• _EXCERPTED PASSAGE_
Start of Block
“What just happened?” The court-appointed lawyer repeated Jackie Summers words, then replied tersely. “You got f***ed.”
During a car accident, everything happens in slow motion.
I had always wanted an American muscle car. They were built in a time when there was no shame in speed and no embarrassment in excess. It came as no surprise that the first time I laid eyes on Veronica–Ronnie for short–I fell madly, deeply in love.
She was a ’72 Buick Skylark custom convertible, canary yellow. 350 V8 engine, white leather bucket seats, canvas top, and a deep, throaty growl every time I hit her accelerator. The twelve miles I got per gallon were well worth the rumbling thunder of her idle, and the roar of power vibrating up my spine every time I hit the gas. Ronnie was 3,000 pounds of pure American steel and arrogance.
With the help of Louie, my mechanic, I’d spent the better part of two years restoring her to showroom condition. Louie spewed a contiguous stream of curses so rank it could singe your ear-hairs, but he was honest, reasonably priced, and trustworthy. With the top down and the wind in my hair–I had hair back then–I left my parents home in Jamaica, Queens, and enjoyed the warmth of the summer sun, setting on my face.
Someone ran a stop sign.
Time dilation has been described as how the perception of time changes in the eyes of the observer, relative to the events occurring. “Put your hand on a hot stove for a minute, and it seems like an hour” according to Einstein. “Sit with a pretty girl for an hour, and it seems like a minute. THAT’S relativity.”
Being in a car accident is like watching a Michael Bay action sequence at 1,000 frames per second. Your rational mind can’t wrap itself around the concept that it’s actually happening, much less that it’s happening to you. The events of the next several moments seemed to stretch out into forever.
I saw the car run the intersection; I tried to swerve out of its way. For those of you who have never been in a car collision: there’s an earth-shattering kaboom, complete with the sound of metal wrenching, tires screeching, the smell of rubber and oil burning, and the clanging of parts which were once connected, now banging into each other impotently. I felt my amygdala shut down my frontal lobes and flood my brain with dopamine, snapping instantly into crisis mode, as the offending vehicle slammed into Ronnie’s passenger door. Had anyone been sitting in the passenger’s seat, they would have been killed, instantly. If I wasn’t surrounded by two tons of American steel wrapped in canary yellow paint, I would have been killed too.
I remember spinning backwards and headlong into oncoming traffic, instinctively, desperately–and ineffectually–trying to steer out of the spiral. I remember the look of panic on the driver’s face as he slammed unavoidably into Ronnie, the force of gravity doubling and then doubling again as I screeched to an abrupt stop.
End of Block
• _TASK REQUIREMENTS_
A – In the car accident passage, what year and model was the car the narrator named Veronica?
B – Continue the car accident passage from the point where it stops.
The items placed after the car accident passage play no part in what is asked here.

• _SUPPLIED INFORMATION_
Start of Block
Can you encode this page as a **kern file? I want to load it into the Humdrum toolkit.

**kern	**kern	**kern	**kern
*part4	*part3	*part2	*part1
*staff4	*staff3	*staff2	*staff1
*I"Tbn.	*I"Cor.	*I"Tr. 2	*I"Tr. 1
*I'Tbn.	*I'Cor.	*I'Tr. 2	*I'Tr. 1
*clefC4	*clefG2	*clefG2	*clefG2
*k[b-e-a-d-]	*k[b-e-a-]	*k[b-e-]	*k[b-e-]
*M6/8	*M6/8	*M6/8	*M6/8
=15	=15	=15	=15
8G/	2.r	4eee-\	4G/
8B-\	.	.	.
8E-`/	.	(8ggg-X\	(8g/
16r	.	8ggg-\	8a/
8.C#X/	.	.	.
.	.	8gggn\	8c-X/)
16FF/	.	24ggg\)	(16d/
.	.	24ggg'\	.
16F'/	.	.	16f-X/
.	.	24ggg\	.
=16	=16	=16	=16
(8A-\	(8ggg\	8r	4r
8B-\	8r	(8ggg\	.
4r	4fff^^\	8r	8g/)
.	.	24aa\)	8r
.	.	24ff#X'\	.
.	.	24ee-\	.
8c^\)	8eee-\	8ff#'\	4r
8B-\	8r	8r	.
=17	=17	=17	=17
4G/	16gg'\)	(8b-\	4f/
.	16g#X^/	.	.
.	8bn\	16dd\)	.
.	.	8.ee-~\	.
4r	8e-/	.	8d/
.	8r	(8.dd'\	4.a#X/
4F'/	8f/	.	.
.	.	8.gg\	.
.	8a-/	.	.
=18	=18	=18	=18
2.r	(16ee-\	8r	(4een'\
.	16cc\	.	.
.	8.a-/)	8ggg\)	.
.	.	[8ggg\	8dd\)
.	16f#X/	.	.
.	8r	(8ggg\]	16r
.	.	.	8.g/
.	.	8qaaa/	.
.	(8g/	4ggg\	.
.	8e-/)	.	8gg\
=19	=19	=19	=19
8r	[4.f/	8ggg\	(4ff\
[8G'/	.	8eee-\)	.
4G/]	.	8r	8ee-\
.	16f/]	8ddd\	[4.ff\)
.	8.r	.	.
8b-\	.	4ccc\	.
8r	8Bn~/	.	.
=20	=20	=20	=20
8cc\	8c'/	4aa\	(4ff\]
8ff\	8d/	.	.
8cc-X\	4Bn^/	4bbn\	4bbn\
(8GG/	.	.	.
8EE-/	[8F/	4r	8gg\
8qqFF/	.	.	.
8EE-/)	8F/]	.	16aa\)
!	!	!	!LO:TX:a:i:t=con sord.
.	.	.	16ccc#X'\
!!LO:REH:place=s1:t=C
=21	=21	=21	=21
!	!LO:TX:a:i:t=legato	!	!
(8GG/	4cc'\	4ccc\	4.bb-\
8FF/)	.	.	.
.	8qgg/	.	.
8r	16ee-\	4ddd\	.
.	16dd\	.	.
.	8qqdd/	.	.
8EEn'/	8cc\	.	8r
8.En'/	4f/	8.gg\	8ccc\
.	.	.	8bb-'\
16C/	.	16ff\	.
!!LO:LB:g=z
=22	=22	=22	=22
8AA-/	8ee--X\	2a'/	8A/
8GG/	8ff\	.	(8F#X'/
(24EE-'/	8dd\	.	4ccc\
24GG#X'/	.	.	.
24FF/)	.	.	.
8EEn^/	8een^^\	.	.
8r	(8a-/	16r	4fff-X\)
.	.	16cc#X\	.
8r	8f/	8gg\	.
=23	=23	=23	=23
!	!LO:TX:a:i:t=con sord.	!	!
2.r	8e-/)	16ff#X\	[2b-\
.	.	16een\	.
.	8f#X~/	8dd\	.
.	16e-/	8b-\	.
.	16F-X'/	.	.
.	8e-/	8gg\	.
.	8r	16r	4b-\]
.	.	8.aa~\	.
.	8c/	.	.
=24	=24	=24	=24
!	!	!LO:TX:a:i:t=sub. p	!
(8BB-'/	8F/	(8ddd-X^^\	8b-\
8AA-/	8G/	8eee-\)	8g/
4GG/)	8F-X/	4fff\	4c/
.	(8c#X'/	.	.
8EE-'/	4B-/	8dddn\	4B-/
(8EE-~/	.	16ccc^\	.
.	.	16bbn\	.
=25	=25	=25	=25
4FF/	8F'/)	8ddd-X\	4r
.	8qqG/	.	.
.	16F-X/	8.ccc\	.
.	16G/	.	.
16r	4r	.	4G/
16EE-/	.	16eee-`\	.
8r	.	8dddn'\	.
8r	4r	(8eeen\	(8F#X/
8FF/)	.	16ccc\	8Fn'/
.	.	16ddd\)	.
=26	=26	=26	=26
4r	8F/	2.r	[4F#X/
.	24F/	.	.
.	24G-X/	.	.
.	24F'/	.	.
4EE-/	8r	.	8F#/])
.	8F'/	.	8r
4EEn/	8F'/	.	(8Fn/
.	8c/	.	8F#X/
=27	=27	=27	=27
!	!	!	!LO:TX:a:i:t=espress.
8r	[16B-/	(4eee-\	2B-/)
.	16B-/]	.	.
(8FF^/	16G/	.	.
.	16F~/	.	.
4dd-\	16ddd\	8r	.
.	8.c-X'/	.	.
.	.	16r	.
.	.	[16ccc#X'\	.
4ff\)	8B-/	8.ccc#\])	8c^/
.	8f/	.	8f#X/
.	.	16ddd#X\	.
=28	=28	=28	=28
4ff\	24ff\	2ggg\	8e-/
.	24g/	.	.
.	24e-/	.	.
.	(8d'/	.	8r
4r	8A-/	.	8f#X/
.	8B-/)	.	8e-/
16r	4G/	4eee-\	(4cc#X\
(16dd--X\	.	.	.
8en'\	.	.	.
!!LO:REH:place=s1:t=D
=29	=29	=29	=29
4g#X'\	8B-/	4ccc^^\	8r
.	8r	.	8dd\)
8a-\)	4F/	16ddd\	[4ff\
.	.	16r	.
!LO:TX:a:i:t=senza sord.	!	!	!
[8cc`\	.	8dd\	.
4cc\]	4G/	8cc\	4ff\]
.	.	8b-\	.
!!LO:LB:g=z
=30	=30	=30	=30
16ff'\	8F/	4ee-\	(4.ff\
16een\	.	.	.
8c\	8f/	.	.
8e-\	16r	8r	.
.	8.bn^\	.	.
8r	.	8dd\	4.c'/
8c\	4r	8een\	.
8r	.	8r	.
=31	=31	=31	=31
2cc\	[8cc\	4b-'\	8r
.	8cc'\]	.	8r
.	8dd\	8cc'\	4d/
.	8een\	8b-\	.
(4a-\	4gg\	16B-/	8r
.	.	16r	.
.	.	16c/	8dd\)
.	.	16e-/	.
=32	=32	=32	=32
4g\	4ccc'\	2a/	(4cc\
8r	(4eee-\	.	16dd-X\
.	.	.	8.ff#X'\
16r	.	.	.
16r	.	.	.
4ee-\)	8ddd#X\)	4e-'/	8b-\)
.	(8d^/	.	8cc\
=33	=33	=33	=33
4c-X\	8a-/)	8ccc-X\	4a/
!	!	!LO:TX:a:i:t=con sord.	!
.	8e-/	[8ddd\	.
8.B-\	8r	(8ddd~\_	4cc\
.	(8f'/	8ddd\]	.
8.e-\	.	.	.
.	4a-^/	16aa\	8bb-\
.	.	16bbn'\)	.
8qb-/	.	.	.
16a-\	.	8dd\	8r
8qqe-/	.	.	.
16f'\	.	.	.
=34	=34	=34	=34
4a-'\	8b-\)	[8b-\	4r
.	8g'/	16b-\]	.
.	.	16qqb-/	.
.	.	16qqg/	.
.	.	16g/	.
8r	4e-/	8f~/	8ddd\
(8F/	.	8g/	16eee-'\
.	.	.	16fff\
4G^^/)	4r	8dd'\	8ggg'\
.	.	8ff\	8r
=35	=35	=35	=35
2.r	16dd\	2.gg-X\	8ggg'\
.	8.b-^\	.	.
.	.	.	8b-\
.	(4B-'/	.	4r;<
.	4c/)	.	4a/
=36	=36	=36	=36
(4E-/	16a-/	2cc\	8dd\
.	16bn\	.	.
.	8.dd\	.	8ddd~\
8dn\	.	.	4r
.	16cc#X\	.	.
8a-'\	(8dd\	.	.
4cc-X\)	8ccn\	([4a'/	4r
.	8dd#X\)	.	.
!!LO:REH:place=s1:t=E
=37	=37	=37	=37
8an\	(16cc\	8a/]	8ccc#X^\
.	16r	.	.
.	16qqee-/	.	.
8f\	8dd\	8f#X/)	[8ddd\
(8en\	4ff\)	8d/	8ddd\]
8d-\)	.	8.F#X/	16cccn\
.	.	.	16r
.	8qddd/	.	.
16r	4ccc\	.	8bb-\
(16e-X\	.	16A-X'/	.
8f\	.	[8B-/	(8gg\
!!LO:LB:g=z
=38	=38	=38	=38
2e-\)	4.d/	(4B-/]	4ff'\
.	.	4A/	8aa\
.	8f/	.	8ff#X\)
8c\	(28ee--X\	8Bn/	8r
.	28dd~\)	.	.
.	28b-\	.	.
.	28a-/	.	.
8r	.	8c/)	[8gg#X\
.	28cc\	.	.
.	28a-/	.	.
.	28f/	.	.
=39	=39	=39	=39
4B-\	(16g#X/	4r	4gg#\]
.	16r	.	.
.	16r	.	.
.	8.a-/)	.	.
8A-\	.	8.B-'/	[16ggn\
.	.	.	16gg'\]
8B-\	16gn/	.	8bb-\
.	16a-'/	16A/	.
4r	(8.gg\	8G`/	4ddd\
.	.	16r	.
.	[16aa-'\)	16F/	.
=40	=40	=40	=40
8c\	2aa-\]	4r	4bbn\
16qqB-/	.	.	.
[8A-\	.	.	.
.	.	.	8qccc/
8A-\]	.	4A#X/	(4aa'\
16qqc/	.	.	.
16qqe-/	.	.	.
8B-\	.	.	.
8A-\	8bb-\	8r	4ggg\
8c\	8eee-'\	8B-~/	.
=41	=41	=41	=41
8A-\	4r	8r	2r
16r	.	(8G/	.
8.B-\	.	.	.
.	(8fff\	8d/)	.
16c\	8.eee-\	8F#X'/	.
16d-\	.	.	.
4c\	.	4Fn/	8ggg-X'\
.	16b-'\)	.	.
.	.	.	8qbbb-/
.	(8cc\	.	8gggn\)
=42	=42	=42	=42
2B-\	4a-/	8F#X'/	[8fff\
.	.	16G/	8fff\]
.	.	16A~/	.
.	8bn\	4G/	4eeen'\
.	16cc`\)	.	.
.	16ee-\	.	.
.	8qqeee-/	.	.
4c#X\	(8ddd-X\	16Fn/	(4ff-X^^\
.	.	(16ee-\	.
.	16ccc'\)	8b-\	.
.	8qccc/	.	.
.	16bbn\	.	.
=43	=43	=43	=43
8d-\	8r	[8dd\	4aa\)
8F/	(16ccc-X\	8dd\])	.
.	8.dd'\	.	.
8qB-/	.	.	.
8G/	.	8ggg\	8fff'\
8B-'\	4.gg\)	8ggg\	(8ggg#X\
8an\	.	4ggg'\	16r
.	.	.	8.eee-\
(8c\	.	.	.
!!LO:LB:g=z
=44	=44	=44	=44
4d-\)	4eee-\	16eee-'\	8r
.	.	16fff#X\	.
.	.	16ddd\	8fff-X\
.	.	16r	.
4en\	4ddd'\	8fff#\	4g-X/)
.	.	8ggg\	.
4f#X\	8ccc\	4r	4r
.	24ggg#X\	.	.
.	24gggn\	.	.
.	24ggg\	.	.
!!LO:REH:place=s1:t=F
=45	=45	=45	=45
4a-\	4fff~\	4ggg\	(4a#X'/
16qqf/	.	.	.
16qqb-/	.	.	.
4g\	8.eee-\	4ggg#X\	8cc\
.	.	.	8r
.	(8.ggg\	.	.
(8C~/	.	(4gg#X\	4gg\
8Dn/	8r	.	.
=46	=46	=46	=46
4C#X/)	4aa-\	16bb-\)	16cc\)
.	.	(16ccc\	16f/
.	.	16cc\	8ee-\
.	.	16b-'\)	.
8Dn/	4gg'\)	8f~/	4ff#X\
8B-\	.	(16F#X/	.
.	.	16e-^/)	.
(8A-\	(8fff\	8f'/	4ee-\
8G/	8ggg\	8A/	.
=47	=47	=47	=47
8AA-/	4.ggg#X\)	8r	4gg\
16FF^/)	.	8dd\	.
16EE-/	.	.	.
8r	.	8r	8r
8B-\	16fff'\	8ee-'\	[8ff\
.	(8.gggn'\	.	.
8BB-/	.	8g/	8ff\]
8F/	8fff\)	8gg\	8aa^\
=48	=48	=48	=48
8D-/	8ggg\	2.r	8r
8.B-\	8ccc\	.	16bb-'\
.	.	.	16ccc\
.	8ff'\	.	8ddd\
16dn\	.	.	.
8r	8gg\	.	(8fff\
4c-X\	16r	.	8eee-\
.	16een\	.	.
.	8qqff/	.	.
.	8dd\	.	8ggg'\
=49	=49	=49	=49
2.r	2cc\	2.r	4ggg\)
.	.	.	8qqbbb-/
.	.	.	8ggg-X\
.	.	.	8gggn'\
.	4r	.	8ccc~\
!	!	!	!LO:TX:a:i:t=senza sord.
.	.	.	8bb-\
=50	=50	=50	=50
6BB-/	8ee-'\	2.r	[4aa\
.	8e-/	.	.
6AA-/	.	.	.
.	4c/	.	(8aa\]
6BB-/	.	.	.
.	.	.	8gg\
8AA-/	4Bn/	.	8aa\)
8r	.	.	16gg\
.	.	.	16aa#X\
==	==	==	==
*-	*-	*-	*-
End of Block
• _SOLVED PROBLEMS_
A – She was a ’72 Buick Skylark custom convertible in canary yellow.

B –
I hopped out of Veronica miraculously unscathed. I checked to make sure everyone else in the accident was unharmed–including the moron who’d hit me. And then, I turned my attention to the mangled hunk of metal that moments ago had surrendered her life to protect mine. The damage was catastrophic. I removed her fuzzy dice, sat on the street where she bled transmission fluid, and cried.
How I survived without a scratch is God’s own private mystery.
It didn’t take long for the police to arrive. They made sure no one was in critical condition, wrote down stories, and ran checks on licenses. It was at that moment I discovered my license had been suspended, due to an unpaid ticket.
A first-time, misdemeanor offense, the officers had the option of writing me a $75 fine, along with a summons for a court appearance: the minimum penalty for this particular offense.
I’d just survived a major car accident. I was shaken but generally unharmed. I was lamenting the death of my beloved Veronica when the pendulum of law swung about as far from justice as I believed possible. I was handcuffed, shoved into the back of a squad car, and taken to central booking.
In prison, everything happens in slow motion.
Being arrested is a lot like that slow-mo Michael Bay action sequence, expect instead of watching, it’s happening to you. My mind couldn’t wrap itself around what was going on, but I wasn’t given much of a choice. The events of the next several days seemed to stretch out into forever.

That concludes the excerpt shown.